Saved data entries:
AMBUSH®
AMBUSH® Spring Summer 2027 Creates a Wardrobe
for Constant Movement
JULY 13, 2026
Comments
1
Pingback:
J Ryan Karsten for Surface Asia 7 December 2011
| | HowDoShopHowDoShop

## Task prompt
Reproduce exactly the lines from the one containing "for Constant Movement" through the last line of the records above, including both, and nothing else.

## Exercise result
for Constant Movement
JULY 13, 2026
Comments
1
Pingback:
J Ryan Karsten for Surface Asia 7 December 2011
| | HowDoShopHowDoShop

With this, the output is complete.